Qualificando a assinatura do acordo de “iniciativa histórica”, Francisco congratulou-se com o esforço conjunto de todas as confissões e apelou a todos os governos e empresas que se juntem a esse esforço.

Segundo o Papa, a escravatura está presente “tanto nas cidades como nas aldeias”, em todo o mundo, e “muitas vezes disfarça-se de turismo”.

Em Maio de 2016 o aumento de meninos de rua em Angola preocupava, pelo menos oficialmente, o Instituto Nacional da Criança (INAC), que enquadrava o fenómeno nas questões ligadas à violência contra menores.

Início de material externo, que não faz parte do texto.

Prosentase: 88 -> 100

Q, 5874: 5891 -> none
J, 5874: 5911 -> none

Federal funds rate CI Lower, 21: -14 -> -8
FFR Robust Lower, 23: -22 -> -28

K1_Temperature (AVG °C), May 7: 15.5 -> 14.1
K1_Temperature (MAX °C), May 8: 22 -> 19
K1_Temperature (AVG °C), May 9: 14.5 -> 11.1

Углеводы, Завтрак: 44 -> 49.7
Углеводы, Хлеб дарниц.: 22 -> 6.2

Sem avançar números, a chefe do serviço provincial de Luanda do INAC, Ana Silva, disse na altura que aumentam os focos de meninos de rua na capital angolana, Luanda, facto que atribui maioritariamente ao fraco poder aquisitivo das famílias.

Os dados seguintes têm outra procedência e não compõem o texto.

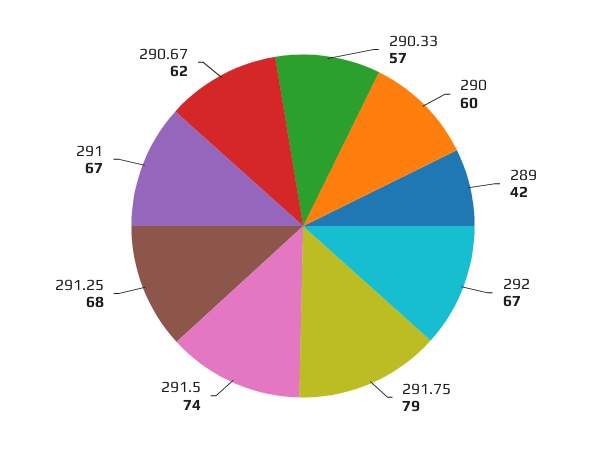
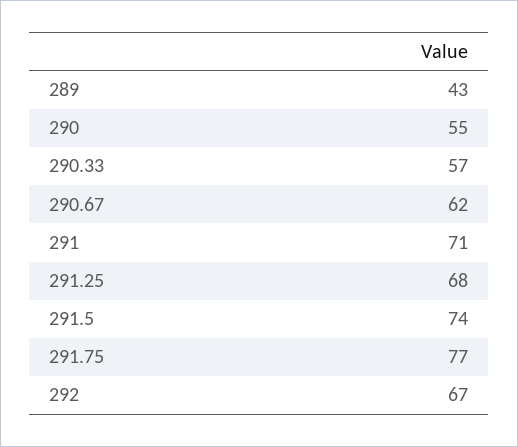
290: 60 -> 55
289: 42 -> 43
291.75: 79 -> 77
291: 67 -> 71

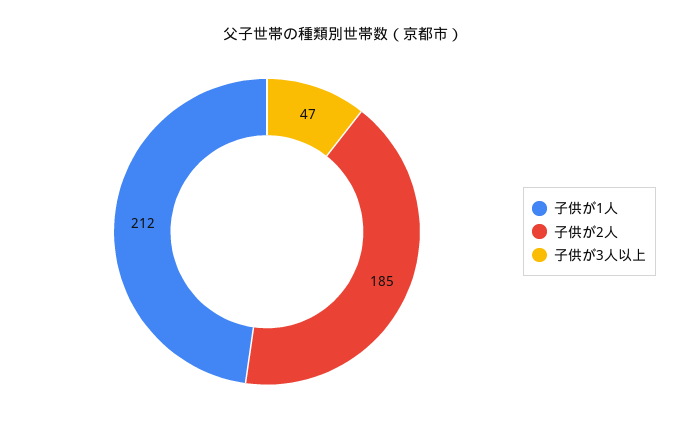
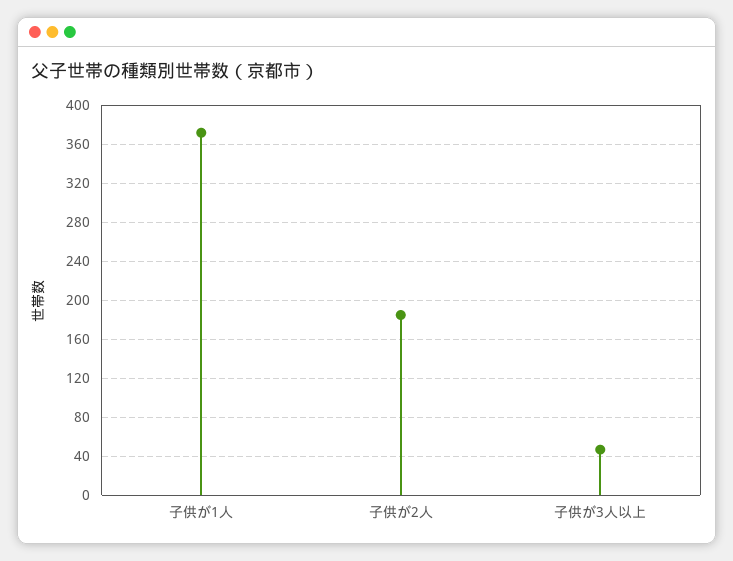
子供が1人: 212 -> 370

Ah! Estamos mais próximos da verdade. Pais com fome, sem emprego, doentes… filhos na rua à procura de subsistência.

“Temos hoje um acréscimo de meninos nas ruas, coisa que há dois ou três anos já não era visível, mas hoje temos focos de meninos de rua a aumentar”, frisou a responsável, acrescentando que é igualmente elevado o número de crianças com desvios comportamentais.

Ana Silva, que falava no âmbito das jornadas comemorativas do Dia Internacional da Criança, apontou ainda como preocupações a fuga à paternidade, o abuso sexual de menores e a negligência das famílias para com as crianças.

“Ultimamente, as famílias têm negligenciado muito em questões de protecção à criança, relegam esta protecção dos filhos, da responsabilidade que têm em relação às crianças a terceiros e até às próprias crianças”, lamentou.

O trabalho infantil continua a constituir preocupação, sobretudo no sector informal, na área do comércio, disse Ana Silva, onde as crianças servem de mão-de-obra para o transporte de mercadorias, para a limpeza, nos mercados, entre outras tarefas inadequadas.

“Nós ainda há tempos, estivemos a fazer um levantamento e há dois anos também já tínhamos chamado atenção para esse facto, por isso temos programadas várias actividades de consciencialização dos vendedores a nível dos mercados”, salientou.

Segundo Ana Silva, a situação da criança é muito preocupante e os problemas citados juntam-se ainda à falta de acesso às escolas e ao registo de nascimento. Ou seja, as crianças reais do país real não são familiares dos donos eméritos do país.

“Ainda temos alguns problemas neste sentido, que muitas vezes não tem nada a ver com a falta de estruturas, mas sim com as próprias famílias, que não têm disponibilidade e informação”, afirmou.